'As all the members of the sortie parties knew beforehand where to go and what to do, everything turned out almost as we had hoped. The sortie was a complete surprise to the enemy, and, when our men dashed on to the heads of their approaches, they were seized with panic. From the glacis I could hear their shouts of fear distinctly, and their fire was comparatively weak, no machine-guns being used. After these shouts we heard a few cheers, and then, after five or ten minutes, our men appeared at the caponier, where they rushed, fearing that the Japanese would recover themselves and get to work with their machine-guns. However, they successfully went down the ladders into the ditch and got round the caponier. They had ascertained that the Japanese were making galleries under the caponier of the fort. The direction of one was along under the axis of the caponier; the direction of the other we did not discover. The heads of their galleries were found covered by bomb-proofs, into one of which a sapper managed to throw a six-pound bomb. We lost 3 killed and 7 wounded, amongst whom, to our great regret, was Marchenko, very dangerously wounded. The result of the sortie was so far very successful, and our countermining will now no longer consist of groping blindly.'

Colonel Raschevsky was inclined to judge our men severely, because they dug slower than the Japanese; he called them absolute children. I cannot agree. The Russian soldier, when he came to Port Arthur, was physically strong, though intellectually starved. By this time he had become physically starved as well. No soldiers of Western Europe would have done what he did.
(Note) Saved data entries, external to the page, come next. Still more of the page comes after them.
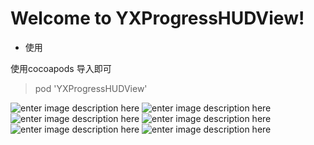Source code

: 


Welcome to YXProgressHUDView!
===================

- 使用

使用cocoapods 导入即可

>  pod 'YXProgressHUDView'

![enter image description here](http://upload-images.jianshu.io/upload_images/1603648-995bd67090818218.png?imageMogr2/auto-orient/strip%7CimageView2/2/w/1240)
![enter image description here](http://upload-images.jianshu.io/upload_images/1603648-fbff0a63dce641d1.png?imageMogr2/auto-orient/strip%7CimageView2/2/w/1240)
![enter image description here](http://upload-images.jianshu.io/upload_images/1603648-05c54fdfb8ae5446.png?imageMogr2/auto-orient/strip%7CimageView2/2/w/1240)
![enter image description here](http://upload-images.jianshu.io/upload_images/1603648-81342a3eb957e5c7.png?imageMogr2/auto-orient/strip%7CimageView2/2/w/1240)
![enter image description here](http://upload-images.jianshu.io/upload_images/1603648-ee7086bd6c748f77.png?imageMogr2/auto-orient/strip%7CimageView2/2/w/1240)
![enter image description here](http://upload-images.jianshu.io/upload_images/1603648-8807bdc46ab5da59.png?imageMogr2/auto-orient/strip%7CimageView2/2/w/1240)

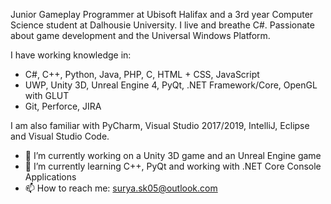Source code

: Junior Gameplay Programmer at Ubisoft Halifax and a 3rd year Computer Science student at Dalhousie University. I live and breathe C#. Passionate about game development and the Universal Windows Platform. 

I have working knowledge in: 
- C#, C++, Python, Java, PHP, C, HTML + CSS, JavaScript 
- UWP, Unity 3D, Unreal Engine 4, PyQt, .NET Framework/Core, OpenGL with GLUT
- Git, Perforce, JIRA

I am also familiar with PyCharm, Visual Studio 2017/2019, IntelliJ, Eclipse and Visual Studio Code. 

- 🔭 I’m currently working on a Unity 3D game and an Unreal Engine game
- 🌱 I’m currently learning C++, PyQt and working with .NET Core Console Applications
- 📫 How to reach me: surya.sk05@outlook.com

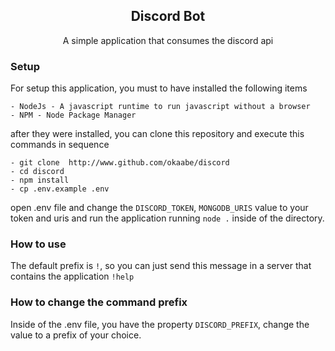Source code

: <h2 align="center">Discord Bot</h2>
<p align="center">A simple application that consumes the discord api</p>

### Setup
For setup this application, you must to have installed the following items
  
    - NodeJs - A javascript runtime to run javascript without a browser
    - NPM - Node Package Manager
  
after they were installed, you can clone this repository and execute this commands in sequence

    - git clone  http://www.github.com/okaabe/discord
    - cd discord
    - npm install
    - cp .env.example .env
 
 open .env file and change the `DISCORD_TOKEN`, `MONGODB_URIS` value to your token and uris and run the application running `node .` inside of the directory.
 
 ### How to use
 The default prefix is `!`, so you can just send this message in a server that contains the application `!help`
 
 ### How to change the command prefix
 Inside of the .env file, you have the property `DISCORD_PREFIX`, change the value to a prefix of your choice.
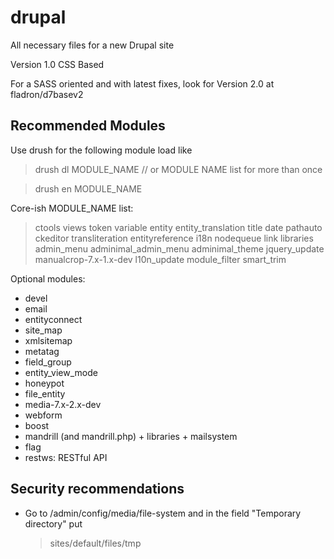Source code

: drupal
======
All necessary files for a new Drupal site

Version 1.0
CSS Based

For a SASS oriented and with latest fixes, look for Version 2.0 at fladron/d7basev2

Recommended Modules
-------------------
Use drush for the following module load like

  > drush dl MODULE_NAME // or MODULE NAME list for more than once

  > drush en MODULE_NAME

Core-ish MODULE_NAME list:

  > ctools views token variable entity entity_translation title date pathauto ckeditor transliteration entityreference i18n nodequeue link libraries admin_menu adminimal_admin_menu adminimal_theme jquery_update manualcrop-7.x-1.x-dev l10n_update module_filter smart_trim

Optional modules:
- devel
- email
- entityconnect
- site_map
- xmlsitemap
- metatag
- field_group
- entity_view_mode
- honeypot
- file_entity
- media-7.x-2.x-dev
- webform
- boost
- mandrill (and mandrill.php) + libraries + mailsystem
- flag
- restws: RESTful API

Security recommendations
------------------------
- Go to /admin/config/media/file-system and in the field "Temporary directory" put

  > sites/default/files/tmp
  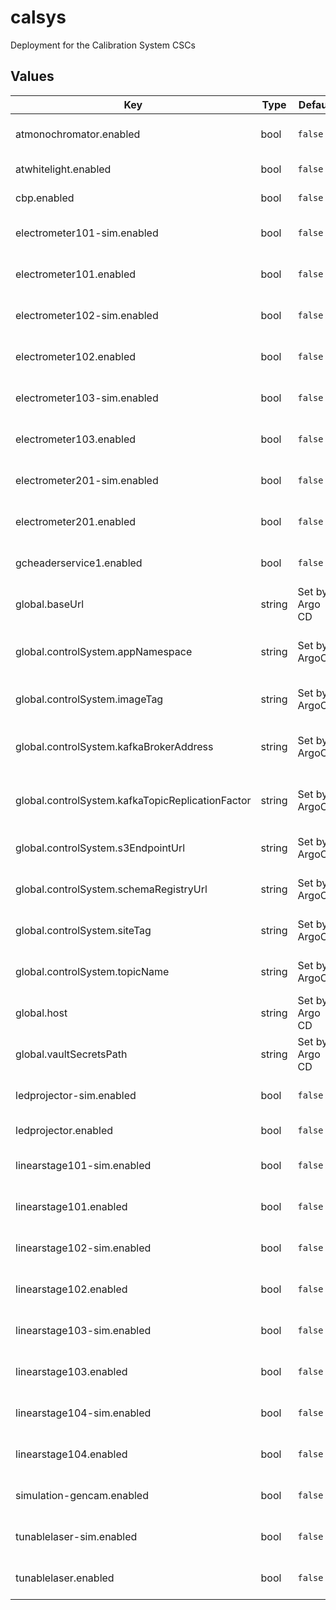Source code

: # calsys

Deployment for the Calibration System CSCs

## Values

| Key | Type | Default | Description |
|-----|------|---------|-------------|
| atmonochromator.enabled | bool | `false` | Enabled the ATMonochromator CSC |
| atwhitelight.enabled | bool | `false` | Enabled the ATWhitelight CSC |
| cbp.enabled | bool | `false` | Enable the CBP:0 CSC |
| electrometer101-sim.enabled | bool | `false` | Enable the Electrometer:11 simulator CSC |
| electrometer101.enabled | bool | `false` | Enable the Electrometer:101 CSC |
| electrometer102-sim.enabled | bool | `false` | Enable the Electrometer:102 simulator CSC |
| electrometer102.enabled | bool | `false` | Enable the Electrometer:102 CSC |
| electrometer103-sim.enabled | bool | `false` | Enable the Electrometer:103 simulator CSC |
| electrometer103.enabled | bool | `false` | Enable the Electrometer:103 CSC |
| electrometer201-sim.enabled | bool | `false` | Enable the Electrometer:201 simulator CSC |
| electrometer201.enabled | bool | `false` | Enable the Electrometer:201 CSC |
| gcheaderservice1.enabled | bool | `false` | Enable the GCHeaderService:1 CSC |
| global.baseUrl | string | Set by Argo CD | Base URL for the environment |
| global.controlSystem.appNamespace | string | Set by ArgoCD | Application namespace for the control system deployment |
| global.controlSystem.imageTag | string | Set by ArgoCD | Image tag for the control system deployment |
| global.controlSystem.kafkaBrokerAddress | string | Set by ArgoCD | Kafka broker address for the control system deployment |
| global.controlSystem.kafkaTopicReplicationFactor | string | Set by ArgoCD | Kafka topic replication factor for control system topics |
| global.controlSystem.s3EndpointUrl | string | Set by ArgoCD | S3 endpoint (LFA) for the control system deployment |
| global.controlSystem.schemaRegistryUrl | string | Set by ArgoCD | Schema registry URL for the control system deployment |
| global.controlSystem.siteTag | string | Set by ArgoCD | Site tag for the control system deployment |
| global.controlSystem.topicName | string | Set by ArgoCD | Topic name tag for the control system deployment |
| global.host | string | Set by Argo CD | Host name for ingress |
| global.vaultSecretsPath | string | Set by Argo CD | Base path for Vault secrets |
| ledprojector-sim.enabled | bool | `false` | Enabled the LedProjector:0 simulator CSC |
| ledprojector.enabled | bool | `false` | Enabled the LedProjector:0 CSC |
| linearstage101-sim.enabled | bool | `false` | Enable the LinearStage:101 simulator CSC |
| linearstage101.enabled | bool | `false` | Enable the LinearStage:101 CSC |
| linearstage102-sim.enabled | bool | `false` | Enable the LinearStage:102 simulator CSC |
| linearstage102.enabled | bool | `false` | Enable the LinearStage:102 CSC |
| linearstage103-sim.enabled | bool | `false` | Enable the LinearStage:103 simulator CSC |
| linearstage103.enabled | bool | `false` | Enable the LinearStage:103 CSC |
| linearstage104-sim.enabled | bool | `false` | Enable the LinearStage:104 simulator CSC |
| linearstage104.enabled | bool | `false` | Enable the LinearStage:104 CSC |
| simulation-gencam.enabled | bool | `false` | Enabled the GenericCamera:1 CSC |
| tunablelaser-sim.enabled | bool | `false` | Enabled the TunableLaser:0 simulator CSC |
| tunablelaser.enabled | bool | `false` | Enabled the TunableLaser:0 CSC |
Extracts from Colonel Raschevsky's Diary.

October 22.—'The Japanese approaches are being particularly developed these days in front of Kuropatkin Lunette. There are scarcely any new ones in front of Chi-kuan-shan, but the men saw from Caponier No. 2 that stones were being carried out from under the glacis; they were evidently from mine-galleries.
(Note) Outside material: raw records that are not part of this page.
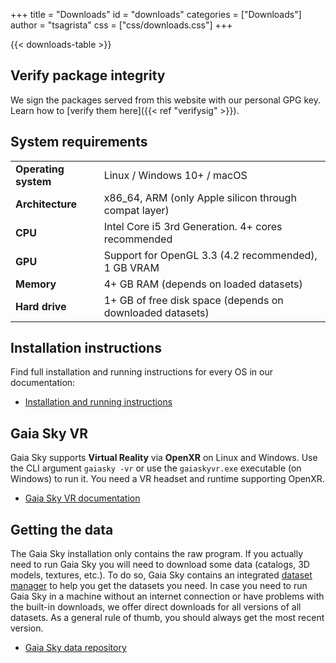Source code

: +++
title = "Downloads"
id = "downloads"
categories = ["Downloads"]
author = "tsagrista"
css = ["css/downloads.css"]
+++

{{< downloads-table >}}


## Verify package integrity

We sign the packages served from this website with our personal GPG key. Learn how to [verify them here]({{< ref "verifysig" >}}).

 

## System requirements

|                       |                                                               |
|-----------------------|---------------------------------------------------------------|
| **Operating system**  | Linux / Windows 10+ / macOS                                   |
| **Architecture**      | x86_64, ARM (only Apple silicon through compat layer)         |
| **CPU**               | Intel Core i5 3rd Generation. 4+ cores recommended            |
| **GPU**               | Support for OpenGL 3.3 (4.2 recommended), 1 GB VRAM           |
| **Memory**            | 4+ GB RAM (depends on loaded datasets)                        |
| **Hard drive**        | 1+ GB of free disk space (depends on downloaded datasets)     |

## Installation instructions

Find full installation and running instructions for every OS in our documentation:

- [Installation and running instructions](https://gaia.ari.uni-heidelberg.de/gaiasky/docs/master/Installation.html#installation-procedure)

## Gaia Sky VR

Gaia Sky supports **Virtual Reality** via **OpenXR** on Linux and Windows. Use the CLI argument `gaiasky -vr` or use the `gaiaskyvr.exe` executable (on Windows) to run it. You need a VR headset and runtime supporting OpenXR.

- [Gaia Sky VR documentation](https://gaia.ari.uni-heidelberg.de/gaiasky/docs/master/Gaia-sky-vr.html)

## Getting the data

The Gaia Sky installation only contains the raw program. If you actually need to run Gaia Sky you will need to download some data (catalogs, 3D models, textures, etc.). To do so, Gaia Sky contains an integrated [dataset manager](https://gaia.ari.uni-heidelberg.de/gaiasky/docs/master/Dataset-manager.html) to help you get the datasets you need. In case you need to run Gaia Sky in a machine without an internet connection or have problems with the built-in downloads, we offer direct downloads for all versions of all datasets. As a general rule of thumb, you should always get the most recent version.

- [Gaia Sky data repository](https://gaia.ari.uni-heidelberg.de/gaiasky/repository/)
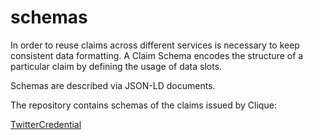 # schemas

In order to reuse claims across different services is necessary to keep consistent data formatting. A Claim Schema encodes the structure of a particular claim by defining the usage of data slots.

Schemas are described via JSON-LD documents.

The repository contains schemas of the claims issued by Clique:

[TwitterCredential](https://schema.example.com/credentials/twitter-credential.jsonld)
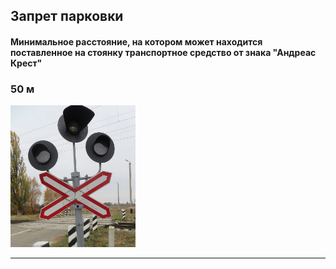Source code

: ## Запрет парковки

#### Минимальное расстояние, на котором может находится поставленное на стоянку транспортное средство от знака "Андреас Крест" 
### 50 м

<img src="/img/sign/andreas_cross.png" alt="andreas-cross" width="200"/>

---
'To-day, for the first time, was heard a suspicious knocking in our counter-mines. I myself listened for a long time from both galleries, but could hear nothing. I think it must have been a mistake, and the noise was probably made by some one in the caponier. However, I have told the miners to listen oftener and more carefully.'

'October 23.—The enemy have not yet done anything to seize Open Caponier No. 3, and the position there is most curious. We have dug a trench and are holding two branch ends. At these ends are our sentries; the Japs are behind the sand-bag traverse. Occasionally our men throw hand-grenades at them, but they haven't as yet replied. At this close range it is impossible to prevent constant firing, each trying to spot the other and shoot first.

'Our men resort to the following ruse: one fastens a pole on his back, on this is put a fur cap and round it a great-coat. He then crawls on all fours along the trench. The Japs at once open fire on what they think is a man, and, exposing themselves, give us a target. Generally speaking, the men are in excellent spirits, though things are daily getting worse. It is becoming colder—almost freezing at night, and in the thin bomb-proofs it is uncomfortable, and in the trenches horrible. The danger from the enemy's fire is daily increasing and the food is wretched. But our men don't seem to notice it; on the contrary, they seem to be more light-hearted and full of life.

'A chicken costs 12 roubles, a goose 20, an egg 1, a pound of flour 1, a pound of horse-flesh ½ rouble.'[27]

The Colonel was to-day kinder to the men. His engineer heart had grieved at the slow progress made with the works, and it was quite comprehensible. His one desire was at all costs to interfere with, to delay, the enemy's works, not to give him a chance of seizing the trenches of the fort. In Chi-kuan-shan the men felt uneasy, expecting an explosion, but the countermining was in Raschevsky's capable hands.